# WORK INSTRUCTIONS
Make a verbatim copy of all the records.
[DATA EXCERPTS — start]
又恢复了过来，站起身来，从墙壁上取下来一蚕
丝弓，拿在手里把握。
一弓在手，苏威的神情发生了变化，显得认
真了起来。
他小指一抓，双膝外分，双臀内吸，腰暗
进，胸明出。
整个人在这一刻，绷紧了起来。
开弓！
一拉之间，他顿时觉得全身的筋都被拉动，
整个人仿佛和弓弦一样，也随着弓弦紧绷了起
[DATA EXCERPTS — finish]
# TASK RESPONSE
又恢复了过来，站起身来，从墙壁上取下来一蚕
丝弓，拿在手里把握。
一弓在手，苏威的神情发生了变化，显得认
真了起来。
他小指一抓，双膝外分，双臀内吸，腰暗
进，胸明出。
整个人在这一刻，绷紧了起来。
开弓！
一拉之间，他顿时觉得全身的筋都被拉动，
整个人仿佛和弓弦一样，也随着弓弦紧绷了起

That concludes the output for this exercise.